WHAT THE EXERCISE ASKS: Return every line of the data below without changes, starting at the line that contains "Page size: 1500x1125." and continuing through the end of the data, with both of those lines included.

RECORDS FOR THIS TASK:
┌──
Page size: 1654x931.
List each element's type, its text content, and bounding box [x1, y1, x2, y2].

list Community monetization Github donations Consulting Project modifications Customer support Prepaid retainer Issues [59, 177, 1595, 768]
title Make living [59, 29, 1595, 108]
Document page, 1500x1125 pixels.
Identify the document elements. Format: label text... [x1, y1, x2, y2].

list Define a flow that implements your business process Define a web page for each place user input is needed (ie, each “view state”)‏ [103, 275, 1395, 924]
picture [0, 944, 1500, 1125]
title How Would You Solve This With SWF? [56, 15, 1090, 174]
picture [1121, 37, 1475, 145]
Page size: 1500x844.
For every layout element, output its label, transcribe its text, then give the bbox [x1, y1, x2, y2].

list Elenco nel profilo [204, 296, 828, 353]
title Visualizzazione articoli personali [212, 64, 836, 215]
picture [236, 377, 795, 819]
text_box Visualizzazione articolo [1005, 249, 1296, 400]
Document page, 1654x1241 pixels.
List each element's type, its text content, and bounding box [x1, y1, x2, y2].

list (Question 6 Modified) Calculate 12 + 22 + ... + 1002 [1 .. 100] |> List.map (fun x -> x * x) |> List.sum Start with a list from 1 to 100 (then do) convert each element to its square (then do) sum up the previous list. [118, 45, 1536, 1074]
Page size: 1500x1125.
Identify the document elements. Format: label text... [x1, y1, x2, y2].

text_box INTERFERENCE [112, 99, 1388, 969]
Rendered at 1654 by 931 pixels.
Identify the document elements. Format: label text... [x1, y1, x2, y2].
└──
TASK OUTPUT:
Page size: 1500x1125.
Identify the document elements. Format: label text... [x1, y1, x2, y2].

text_box INTERFERENCE [112, 99, 1388, 969]
Rendered at 1654 by 931 pixels.
Identify the document elements. Format: label text... [x1, y1, x2, y2].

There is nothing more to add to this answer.